Your goal. Restate word for word the entries below, starting with the line with "10/07/2016 | 8,550.00 |" and continuing through the line with "10/07/2016 | 2,781.00 |". Include both of those lines and no others.

(Records from a data source)
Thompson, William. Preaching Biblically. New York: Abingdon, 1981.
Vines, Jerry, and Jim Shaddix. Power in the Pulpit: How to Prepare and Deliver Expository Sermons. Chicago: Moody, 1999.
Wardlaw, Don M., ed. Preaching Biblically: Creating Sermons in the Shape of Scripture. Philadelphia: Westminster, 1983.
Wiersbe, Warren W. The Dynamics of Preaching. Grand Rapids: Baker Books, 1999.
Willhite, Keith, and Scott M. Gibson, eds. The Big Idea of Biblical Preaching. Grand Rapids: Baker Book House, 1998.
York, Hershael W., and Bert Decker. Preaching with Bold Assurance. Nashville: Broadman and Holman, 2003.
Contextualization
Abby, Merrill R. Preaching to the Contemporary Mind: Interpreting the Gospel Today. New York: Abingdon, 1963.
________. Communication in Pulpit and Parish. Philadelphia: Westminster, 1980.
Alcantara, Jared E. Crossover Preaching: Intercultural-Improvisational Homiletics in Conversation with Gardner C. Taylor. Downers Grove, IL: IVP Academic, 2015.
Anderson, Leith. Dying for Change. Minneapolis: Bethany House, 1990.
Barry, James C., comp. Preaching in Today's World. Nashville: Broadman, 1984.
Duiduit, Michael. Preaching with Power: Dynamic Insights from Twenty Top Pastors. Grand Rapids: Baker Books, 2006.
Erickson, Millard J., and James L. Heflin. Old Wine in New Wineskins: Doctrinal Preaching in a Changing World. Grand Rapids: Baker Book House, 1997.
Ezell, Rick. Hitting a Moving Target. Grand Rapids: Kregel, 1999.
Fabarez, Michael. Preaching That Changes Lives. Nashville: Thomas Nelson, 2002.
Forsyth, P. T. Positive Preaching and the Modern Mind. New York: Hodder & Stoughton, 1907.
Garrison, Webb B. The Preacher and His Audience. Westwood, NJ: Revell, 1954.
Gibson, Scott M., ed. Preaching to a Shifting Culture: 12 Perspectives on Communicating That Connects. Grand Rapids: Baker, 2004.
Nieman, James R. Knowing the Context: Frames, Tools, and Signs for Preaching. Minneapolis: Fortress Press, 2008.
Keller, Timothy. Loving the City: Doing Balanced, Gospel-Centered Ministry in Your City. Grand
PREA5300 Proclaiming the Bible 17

--

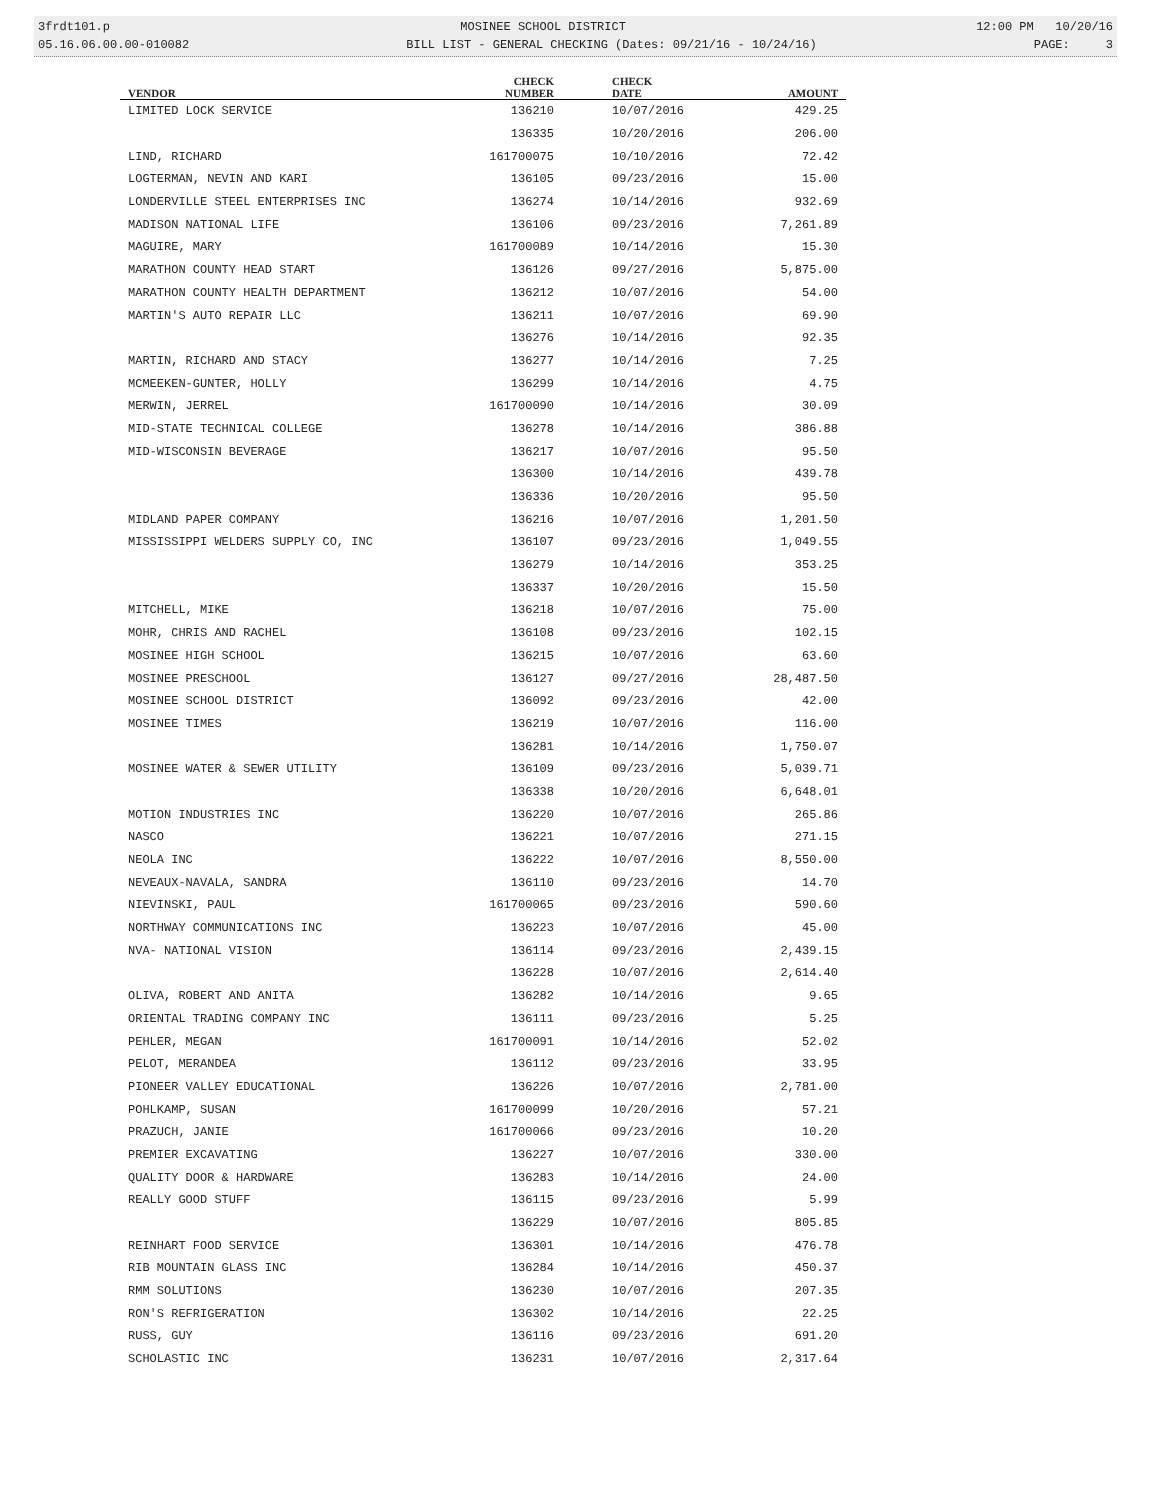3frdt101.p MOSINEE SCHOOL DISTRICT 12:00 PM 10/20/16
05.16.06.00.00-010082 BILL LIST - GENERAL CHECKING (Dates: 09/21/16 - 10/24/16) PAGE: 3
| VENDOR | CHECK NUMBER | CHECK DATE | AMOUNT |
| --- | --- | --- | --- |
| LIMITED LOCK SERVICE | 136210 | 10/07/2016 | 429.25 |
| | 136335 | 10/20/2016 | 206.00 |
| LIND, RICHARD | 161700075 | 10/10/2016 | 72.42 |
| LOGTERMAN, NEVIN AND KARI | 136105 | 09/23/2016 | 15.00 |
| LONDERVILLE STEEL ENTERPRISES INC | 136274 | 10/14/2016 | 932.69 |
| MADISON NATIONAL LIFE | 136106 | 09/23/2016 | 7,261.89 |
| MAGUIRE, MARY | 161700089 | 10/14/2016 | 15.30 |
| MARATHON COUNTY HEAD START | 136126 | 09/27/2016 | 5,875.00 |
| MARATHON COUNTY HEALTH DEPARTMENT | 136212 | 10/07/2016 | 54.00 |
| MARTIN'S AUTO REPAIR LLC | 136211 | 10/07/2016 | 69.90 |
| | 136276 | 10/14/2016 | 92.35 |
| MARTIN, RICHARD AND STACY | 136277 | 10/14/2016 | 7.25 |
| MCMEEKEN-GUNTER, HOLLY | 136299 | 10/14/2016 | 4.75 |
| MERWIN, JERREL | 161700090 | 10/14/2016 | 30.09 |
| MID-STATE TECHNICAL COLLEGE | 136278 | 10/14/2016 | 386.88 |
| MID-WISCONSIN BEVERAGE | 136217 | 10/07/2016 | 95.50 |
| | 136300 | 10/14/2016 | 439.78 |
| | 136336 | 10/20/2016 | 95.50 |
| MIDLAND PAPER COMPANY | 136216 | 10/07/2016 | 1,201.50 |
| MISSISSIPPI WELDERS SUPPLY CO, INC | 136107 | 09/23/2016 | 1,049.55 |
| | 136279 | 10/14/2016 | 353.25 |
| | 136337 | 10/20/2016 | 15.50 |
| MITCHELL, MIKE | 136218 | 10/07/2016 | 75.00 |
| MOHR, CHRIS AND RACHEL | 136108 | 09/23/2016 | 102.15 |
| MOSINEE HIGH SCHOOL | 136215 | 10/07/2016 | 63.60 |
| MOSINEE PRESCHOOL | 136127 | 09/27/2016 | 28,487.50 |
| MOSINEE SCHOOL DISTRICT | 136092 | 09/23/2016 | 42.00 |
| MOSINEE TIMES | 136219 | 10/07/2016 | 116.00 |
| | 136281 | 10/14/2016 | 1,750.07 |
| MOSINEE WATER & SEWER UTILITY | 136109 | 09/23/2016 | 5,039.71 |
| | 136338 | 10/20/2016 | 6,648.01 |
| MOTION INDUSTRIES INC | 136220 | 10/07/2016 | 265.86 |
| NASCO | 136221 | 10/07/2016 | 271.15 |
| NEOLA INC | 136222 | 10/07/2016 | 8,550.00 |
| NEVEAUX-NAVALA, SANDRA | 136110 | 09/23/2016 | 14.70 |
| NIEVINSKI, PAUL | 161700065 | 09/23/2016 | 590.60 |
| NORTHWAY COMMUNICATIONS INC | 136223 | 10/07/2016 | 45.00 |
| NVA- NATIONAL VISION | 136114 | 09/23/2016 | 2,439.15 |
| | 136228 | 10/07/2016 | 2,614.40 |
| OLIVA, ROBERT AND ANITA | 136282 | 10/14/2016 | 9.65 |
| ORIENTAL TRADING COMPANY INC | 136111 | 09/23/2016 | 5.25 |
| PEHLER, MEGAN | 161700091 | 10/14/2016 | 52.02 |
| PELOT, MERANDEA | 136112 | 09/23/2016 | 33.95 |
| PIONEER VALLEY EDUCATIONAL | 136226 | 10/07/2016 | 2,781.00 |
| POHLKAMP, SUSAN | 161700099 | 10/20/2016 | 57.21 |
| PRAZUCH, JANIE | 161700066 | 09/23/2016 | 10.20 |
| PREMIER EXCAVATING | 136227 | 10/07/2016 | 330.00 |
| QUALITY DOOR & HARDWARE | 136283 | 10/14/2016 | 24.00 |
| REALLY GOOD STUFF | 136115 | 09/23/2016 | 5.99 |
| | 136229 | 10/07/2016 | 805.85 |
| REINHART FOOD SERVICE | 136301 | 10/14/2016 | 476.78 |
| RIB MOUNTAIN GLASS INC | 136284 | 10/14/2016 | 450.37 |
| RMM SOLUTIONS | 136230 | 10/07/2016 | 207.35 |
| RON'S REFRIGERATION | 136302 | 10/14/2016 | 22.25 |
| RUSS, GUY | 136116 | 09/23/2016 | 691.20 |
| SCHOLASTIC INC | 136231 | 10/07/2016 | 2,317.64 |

Task solution.
| NEOLA INC | 136222 | 10/07/2016 | 8,550.00 |
| NEVEAUX-NAVALA, SANDRA | 136110 | 09/23/2016 | 14.70 |
| NIEVINSKI, PAUL | 161700065 | 09/23/2016 | 590.60 |
| NORTHWAY COMMUNICATIONS INC | 136223 | 10/07/2016 | 45.00 |
| NVA- NATIONAL VISION | 136114 | 09/23/2016 | 2,439.15 |
| | 136228 | 10/07/2016 | 2,614.40 |
| OLIVA, ROBERT AND ANITA | 136282 | 10/14/2016 | 9.65 |
| ORIENTAL TRADING COMPANY INC | 136111 | 09/23/2016 | 5.25 |
| PEHLER, MEGAN | 161700091 | 10/14/2016 | 52.02 |
| PELOT, MERANDEA | 136112 | 09/23/2016 | 33.95 |
| PIONEER VALLEY EDUCATIONAL | 136226 | 10/07/2016 | 2,781.00 |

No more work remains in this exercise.